= Problem description =
Copy the data below from the line with "مفاتيح الغيب المعروف بالتفسير" up to and including the line with "이때부터 갱년기 증상이 나타나게 됩니다.", leaving the pictures out of your answer.

[Items from a data source]

════════════════════

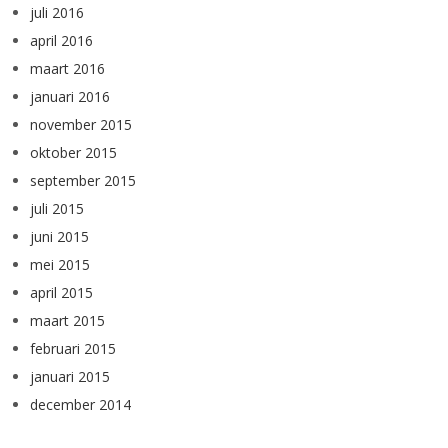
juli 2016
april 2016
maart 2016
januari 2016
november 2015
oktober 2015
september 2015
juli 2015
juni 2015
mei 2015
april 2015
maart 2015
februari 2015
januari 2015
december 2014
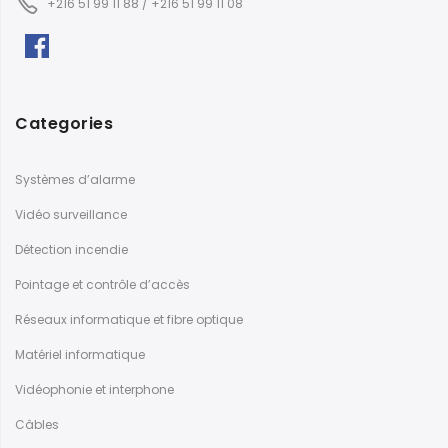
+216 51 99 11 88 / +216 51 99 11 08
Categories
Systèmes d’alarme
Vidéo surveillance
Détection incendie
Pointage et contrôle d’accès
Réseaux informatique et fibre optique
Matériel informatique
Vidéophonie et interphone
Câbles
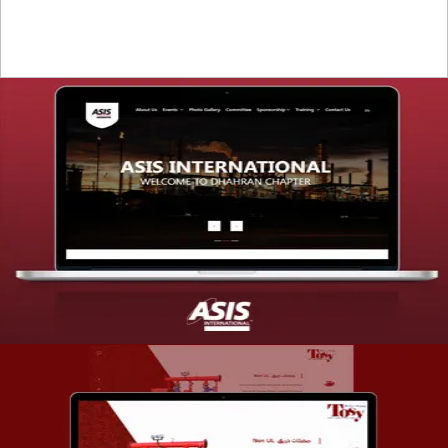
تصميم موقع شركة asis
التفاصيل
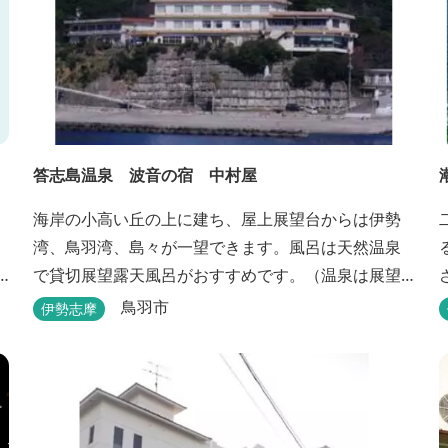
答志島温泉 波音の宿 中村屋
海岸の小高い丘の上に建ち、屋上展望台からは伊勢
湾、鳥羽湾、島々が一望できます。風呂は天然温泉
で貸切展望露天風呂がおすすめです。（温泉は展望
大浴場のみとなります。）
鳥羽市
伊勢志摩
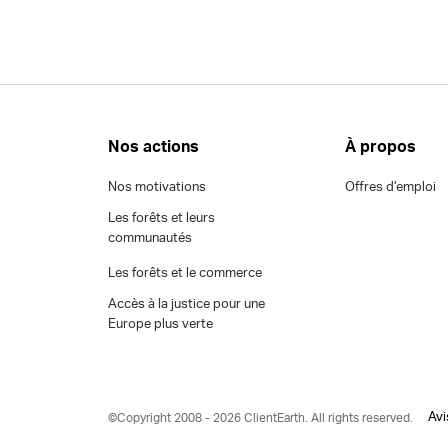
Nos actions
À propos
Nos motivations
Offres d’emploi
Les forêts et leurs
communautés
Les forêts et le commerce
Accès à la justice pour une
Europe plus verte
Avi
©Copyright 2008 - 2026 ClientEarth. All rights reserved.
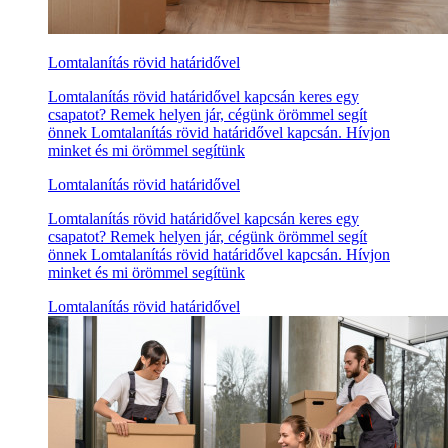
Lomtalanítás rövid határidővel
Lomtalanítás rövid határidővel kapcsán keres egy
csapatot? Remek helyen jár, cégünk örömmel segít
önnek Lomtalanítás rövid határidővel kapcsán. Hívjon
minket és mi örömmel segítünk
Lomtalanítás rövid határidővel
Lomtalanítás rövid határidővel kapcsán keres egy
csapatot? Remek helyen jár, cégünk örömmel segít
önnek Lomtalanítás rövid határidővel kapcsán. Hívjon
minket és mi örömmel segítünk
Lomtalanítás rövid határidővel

════════════════════

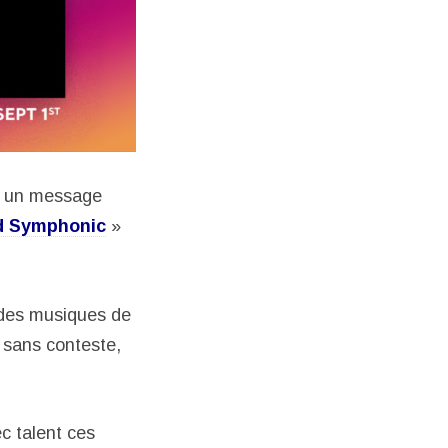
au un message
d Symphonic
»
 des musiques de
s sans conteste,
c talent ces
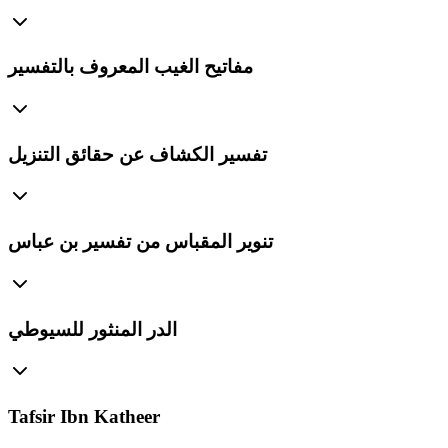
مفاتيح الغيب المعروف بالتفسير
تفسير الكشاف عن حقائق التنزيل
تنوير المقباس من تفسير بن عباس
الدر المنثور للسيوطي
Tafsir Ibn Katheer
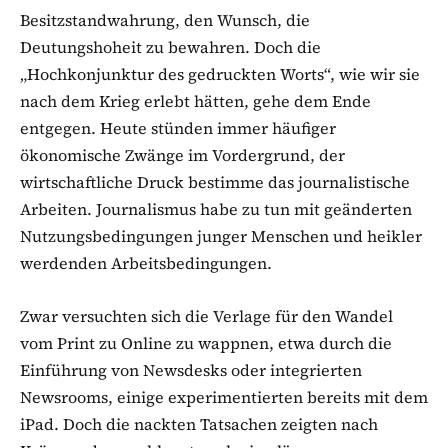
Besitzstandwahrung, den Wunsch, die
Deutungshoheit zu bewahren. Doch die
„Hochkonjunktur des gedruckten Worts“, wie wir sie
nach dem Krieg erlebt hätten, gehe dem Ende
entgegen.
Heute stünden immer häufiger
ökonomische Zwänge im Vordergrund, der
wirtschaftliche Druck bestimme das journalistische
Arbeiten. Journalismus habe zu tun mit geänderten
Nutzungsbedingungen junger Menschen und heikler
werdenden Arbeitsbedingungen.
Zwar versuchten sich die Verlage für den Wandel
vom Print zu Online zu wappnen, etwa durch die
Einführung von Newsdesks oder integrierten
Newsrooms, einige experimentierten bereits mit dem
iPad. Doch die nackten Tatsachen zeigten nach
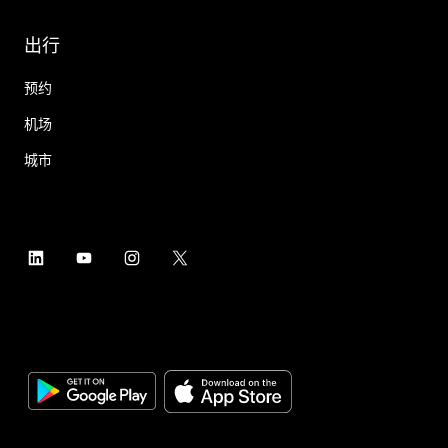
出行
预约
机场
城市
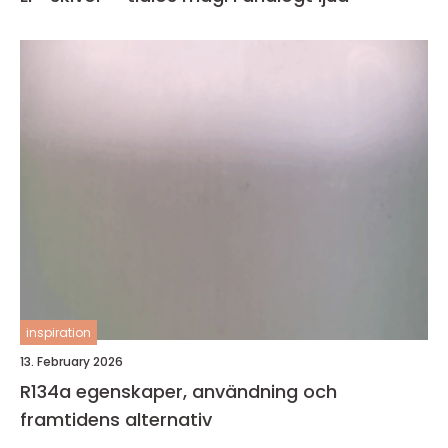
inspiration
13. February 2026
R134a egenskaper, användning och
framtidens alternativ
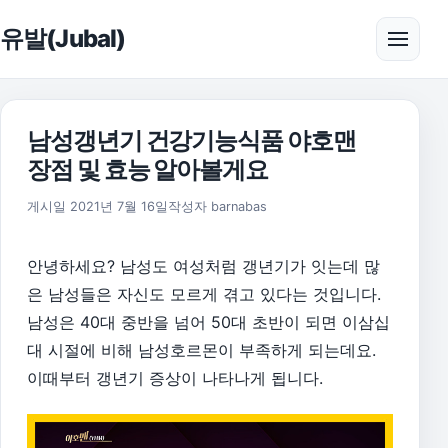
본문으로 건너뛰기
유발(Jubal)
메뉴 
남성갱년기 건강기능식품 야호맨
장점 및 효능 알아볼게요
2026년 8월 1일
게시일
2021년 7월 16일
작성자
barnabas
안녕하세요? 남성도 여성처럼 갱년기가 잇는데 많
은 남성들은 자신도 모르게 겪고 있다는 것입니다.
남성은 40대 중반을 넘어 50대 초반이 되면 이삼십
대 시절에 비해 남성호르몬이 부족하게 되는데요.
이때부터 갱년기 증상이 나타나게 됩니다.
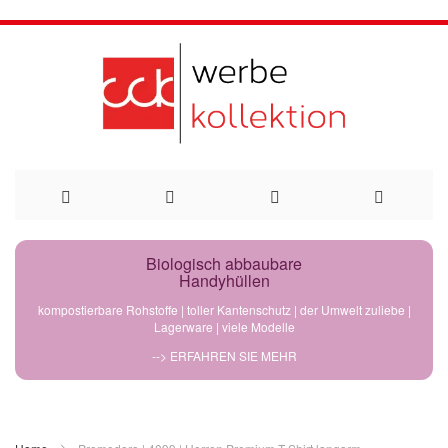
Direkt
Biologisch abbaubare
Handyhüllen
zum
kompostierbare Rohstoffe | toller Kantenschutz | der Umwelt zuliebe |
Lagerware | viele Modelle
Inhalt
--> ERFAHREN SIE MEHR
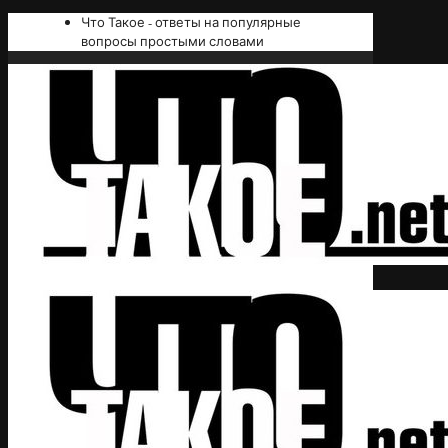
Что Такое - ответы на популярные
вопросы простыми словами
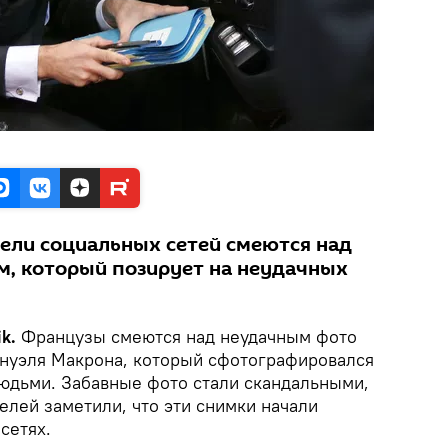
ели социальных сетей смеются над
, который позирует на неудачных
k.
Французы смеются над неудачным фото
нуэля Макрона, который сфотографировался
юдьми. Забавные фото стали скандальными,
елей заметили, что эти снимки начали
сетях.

════════════════════

= Exercise response =
مفاتيح الغيب المعروف بالتفسير
تفسير الكشاف عن حقائق التنزيل
تنوير المقباس من تفسير بن عباس
الدر المنثور للسيوطي
Tafsir Ibn Katheer
Besitzstandwahrung, den Wunsch, die
Deutungshoheit zu bewahren. Doch die
„Hochkonjunktur des gedruckten Worts“, wie wir sie
nach dem Krieg erlebt hätten, gehe dem Ende
entgegen.
Heute stünden immer häufiger
ökonomische Zwänge im Vordergrund, der
wirtschaftliche Druck bestimme das journalistische
Arbeiten. Journalismus habe zu tun mit geänderten
Nutzungsbedingungen junger Menschen und heikler
werdenden Arbeitsbedingungen.
Zwar versuchten sich die Verlage für den Wandel
vom Print zu Online zu wappnen, etwa durch die
Einführung von Newsdesks oder integrierten
Newsrooms, einige experimentierten bereits mit dem
iPad. Doch die nackten Tatsachen zeigten nach
出行
预约
机场
城市
inspiration
13. February 2026
R134a egenskaper, användning och
framtidens alternativ
본문으로 건너뛰기
유발(Jubal)
메뉴 
남성갱년기 건강기능식품 야호맨
장점 및 효능 알아볼게요
2026년 8월 1일
게시일
2021년 7월 16일
작성자
barnabas
안녕하세요? 남성도 여성처럼 갱년기가 잇는데 많
은 남성들은 자신도 모르게 겪고 있다는 것입니다.
남성은 40대 중반을 넘어 50대 초반이 되면 이삼십
대 시절에 비해 남성호르몬이 부족하게 되는데요.
이때부터 갱년기 증상이 나타나게 됩니다.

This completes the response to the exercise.